TASK BRIEF: How many lines of the data contain the string "KiCad"? Write the number and nothing more.

ENTRIES SHOWN:
---------------
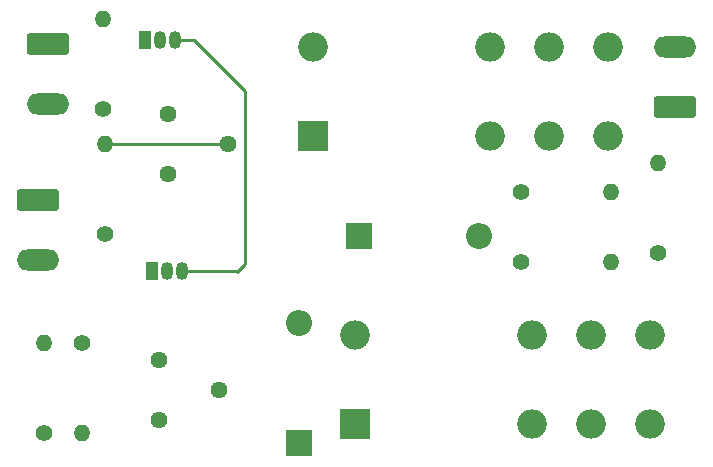
<source format=gbr>
%TF.GenerationSoftware,KiCad,Pcbnew,6.0.7-f9a2dced07~116~ubuntu22.04.1*%
%TF.CreationDate,2022-09-09T13:02:49-03:00*%
%TF.ProjectId,DriverAlarme,44726976-6572-4416-9c61-726d652e6b69,rev?*%
%TF.SameCoordinates,Original*%
%TF.FileFunction,Copper,L2,Bot*%
%TF.FilePolarity,Positive*%
%FSLAX46Y46*%
G04 Gerber Fmt 4.6, Leading zero omitted, Abs format (unit mm)*
G04 Created by KiCad (PCBNEW 6.0.7-f9a2dced07~116~ubuntu22.04.1) date 2022-09-09 13:02:49*
%MOMM*%
%LPD*%
G01*
G04 APERTURE LIST*
G04 Aperture macros list*
%AMRoundRect*
0 Rectangle with rounded corners*
0 $1 Rounding radius*
0 $2 $3 $4 $5 $6 $7 $8 $9 X,Y pos of 4 corners*
0 Add a 4 corners polygon primitive as box body*
4,1,4,$2,$3,$4,$5,$6,$7,$8,$9,$2,$3,0*
0 Add four circle primitives for the rounded corners*
1,1,$1+$1,$2,$3*
1,1,$1+$1,$4,$5*
1,1,$1+$1,$6,$7*
1,1,$1+$1,$8,$9*
0 Add four rect primitives between the rounded corners*
20,1,$1+$1,$2,$3,$4,$5,0*
20,1,$1+$1,$4,$5,$6,$7,0*
20,1,$1+$1,$6,$7,$8,$9,0*
20,1,$1+$1,$8,$9,$2,$3,0*%
G04 Aperture macros list end*
%TA.AperFunction,ComponentPad*%
%ADD10RoundRect,0.250000X1.550000X-0.650000X1.550000X0.650000X-1.550000X0.650000X-1.550000X-0.650000X0*%
%TD*%
%TA.AperFunction,ComponentPad*%
%ADD11O,3.600000X1.800000*%
%TD*%
%TA.AperFunction,ComponentPad*%
%ADD12C,1.440000*%
%TD*%
%TA.AperFunction,ComponentPad*%
%ADD13R,2.500000X2.500000*%
%TD*%
%TA.AperFunction,ComponentPad*%
%ADD14O,2.500000X2.500000*%
%TD*%
%TA.AperFunction,ComponentPad*%
%ADD15C,1.400000*%
%TD*%
%TA.AperFunction,ComponentPad*%
%ADD16O,1.400000X1.400000*%
%TD*%
%TA.AperFunction,ComponentPad*%
%ADD17R,1.050000X1.500000*%
%TD*%
%TA.AperFunction,ComponentPad*%
%ADD18O,1.050000X1.500000*%
%TD*%
%TA.AperFunction,ComponentPad*%
%ADD19RoundRect,0.250000X-1.550000X0.650000X-1.550000X-0.650000X1.550000X-0.650000X1.550000X0.650000X0*%
%TD*%
%TA.AperFunction,ComponentPad*%
%ADD20R,2.200000X2.200000*%
%TD*%
%TA.AperFunction,ComponentPad*%
%ADD21O,2.200000X2.200000*%
%TD*%
%TA.AperFunction,Conductor*%
%ADD22C,0.250000*%
%TD*%
G04 APERTURE END LIST*
D10*
%TO.P,J3,1,Pin_1*%
%TO.N,Net-(J3-Pad1)*%
X116867500Y-48885000D03*
D11*
%TO.P,J3,2,Pin_2*%
%TO.N,Net-(J3-Pad2)*%
X116867500Y-43805000D03*
%TD*%
D12*
%TO.P,RV2,1,1*%
%TO.N,Net-(Q2-Pad2)*%
X73145000Y-75340000D03*
%TO.P,RV2,2,2*%
%TO.N,Net-(R4-Pad2)*%
X78225000Y-72800000D03*
%TO.P,RV2,3,3*%
%TO.N,unconnected-(RV2-Pad3)*%
X73145000Y-70260000D03*
%TD*%
%TO.P,RV1,1,1*%
%TO.N,Net-(Q1-Pad2)*%
X73945000Y-54540000D03*
%TO.P,RV1,2,2*%
%TO.N,Net-(R3-Pad2)*%
X79025000Y-52000000D03*
%TO.P,RV1,3,3*%
%TO.N,unconnected-(RV1-Pad3)*%
X73945000Y-49460000D03*
%TD*%
D13*
%TO.P,RL2,1*%
%TO.N,Net-(Q2-Pad1)*%
X89762500Y-75687500D03*
D14*
%TO.P,RL2,2*%
%TO.N,unconnected-(RL2-Pad2)*%
X104762500Y-75687500D03*
%TO.P,RL2,3*%
%TO.N,Net-(R7-Pad2)*%
X109762500Y-75687500D03*
%TO.P,RL2,4*%
%TO.N,Net-(R8-Pad2)*%
X114762500Y-75687500D03*
%TO.P,RL2,5*%
%TO.N,unconnected-(RL2-Pad5)*%
X114762500Y-68187500D03*
%TO.P,RL2,6*%
%TO.N,unconnected-(RL2-Pad6)*%
X109762500Y-68187500D03*
%TO.P,RL2,7*%
%TO.N,unconnected-(RL2-Pad7)*%
X104762500Y-68187500D03*
%TO.P,RL2,8*%
%TO.N,GND*%
X89762500Y-68187500D03*
%TD*%
D13*
%TO.P,RL1,1*%
%TO.N,Net-(Q1-Pad1)*%
X86162500Y-51287500D03*
D14*
%TO.P,RL1,2*%
%TO.N,unconnected-(RL1-Pad2)*%
X101162500Y-51287500D03*
%TO.P,RL1,3*%
%TO.N,Net-(J3-Pad1)*%
X106162500Y-51287500D03*
%TO.P,RL1,4*%
%TO.N,Net-(R7-Pad2)*%
X111162500Y-51287500D03*
%TO.P,RL1,5*%
%TO.N,unconnected-(RL1-Pad5)*%
X111162500Y-43787500D03*
%TO.P,RL1,6*%
%TO.N,unconnected-(RL1-Pad6)*%
X106162500Y-43787500D03*
%TO.P,RL1,7*%
%TO.N,unconnected-(RL1-Pad7)*%
X101162500Y-43787500D03*
%TO.P,RL1,8*%
%TO.N,GND*%
X86162500Y-43787500D03*
%TD*%
D15*
%TO.P,R9,1*%
%TO.N,Net-(J3-Pad2)*%
X115400000Y-61200000D03*
D16*
%TO.P,R9,2*%
%TO.N,Net-(R8-Pad2)*%
X115400000Y-53580000D03*
%TD*%
D15*
%TO.P,R8,1*%
%TO.N,Net-(R7-Pad2)*%
X103790000Y-62000000D03*
D16*
%TO.P,R8,2*%
%TO.N,Net-(R8-Pad2)*%
X111410000Y-62000000D03*
%TD*%
%TO.P,R7,2*%
%TO.N,Net-(R7-Pad2)*%
X111420000Y-56000000D03*
D15*
%TO.P,R7,1*%
%TO.N,Net-(J3-Pad1)*%
X103800000Y-56000000D03*
%TD*%
%TO.P,R4,1*%
%TO.N,Net-(J2-Pad2)*%
X66600000Y-68800000D03*
D16*
%TO.P,R4,2*%
%TO.N,Net-(R4-Pad2)*%
X66600000Y-76420000D03*
%TD*%
D15*
%TO.P,R3,1*%
%TO.N,Net-(J2-Pad1)*%
X68600000Y-59610000D03*
D16*
%TO.P,R3,2*%
%TO.N,Net-(R3-Pad2)*%
X68600000Y-51990000D03*
%TD*%
D15*
%TO.P,R2,1*%
%TO.N,Net-(J1-Pad1)*%
X68400000Y-49010000D03*
D16*
%TO.P,R2,2*%
%TO.N,Net-(J2-Pad1)*%
X68400000Y-41390000D03*
%TD*%
D15*
%TO.P,R1,1*%
%TO.N,Net-(J1-Pad1)*%
X63400000Y-76410000D03*
D16*
%TO.P,R1,2*%
%TO.N,Net-(J2-Pad2)*%
X63400000Y-68790000D03*
%TD*%
D17*
%TO.P,Q2,1,E*%
%TO.N,Net-(Q2-Pad1)*%
X72530000Y-62760000D03*
D18*
%TO.P,Q2,2,B*%
%TO.N,Net-(Q2-Pad2)*%
X73800000Y-62760000D03*
%TO.P,Q2,3,C*%
%TO.N,Net-(Q1-Pad3)*%
X75070000Y-62760000D03*
%TD*%
D17*
%TO.P,Q1,1,E*%
%TO.N,Net-(Q1-Pad1)*%
X71930000Y-43160000D03*
D18*
%TO.P,Q1,2,B*%
%TO.N,Net-(Q1-Pad2)*%
X73200000Y-43160000D03*
%TO.P,Q1,3,C*%
%TO.N,Net-(Q1-Pad3)*%
X74470000Y-43160000D03*
%TD*%
D19*
%TO.P,J2,1,Pin_1*%
%TO.N,Net-(J2-Pad1)*%
X62932500Y-56715000D03*
D11*
%TO.P,J2,2,Pin_2*%
%TO.N,Net-(J2-Pad2)*%
X62932500Y-61795000D03*
%TD*%
D19*
%TO.P,J1,1,Pin_1*%
%TO.N,Net-(J1-Pad1)*%
X63732500Y-43515000D03*
D11*
%TO.P,J1,2,Pin_2*%
%TO.N,Earth*%
X63732500Y-48595000D03*
%TD*%
D20*
%TO.P,D2,1,K*%
%TO.N,Net-(Q2-Pad1)*%
X85000000Y-77280000D03*
D21*
%TO.P,D2,2,A*%
%TO.N,GND*%
X85000000Y-67120000D03*
%TD*%
D20*
%TO.P,D1,1,K*%
%TO.N,Net-(Q1-Pad1)*%
X90120000Y-59800000D03*
D21*
%TO.P,D1,2,A*%
%TO.N,GND*%
X100280000Y-59800000D03*
%TD*%
D22*
%TO.N,Net-(Q1-Pad3)*%
X75070000Y-62760000D02*
X79760000Y-62760000D01*
X79760000Y-62760000D02*
X79800000Y-62800000D01*
X79800000Y-62800000D02*
X80478601Y-62121399D01*
X80478601Y-62121399D02*
X80478601Y-47478601D01*
X80478601Y-47478601D02*
X76160000Y-43160000D01*
X76160000Y-43160000D02*
X74470000Y-43160000D01*
%TO.N,Net-(R3-Pad2)*%
X68600000Y-51990000D02*
X79015000Y-51990000D01*
X79015000Y-51990000D02*
X79025000Y-52000000D01*
%TD*%
M02*

</source>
---------------
YOUR RESPONSE: 2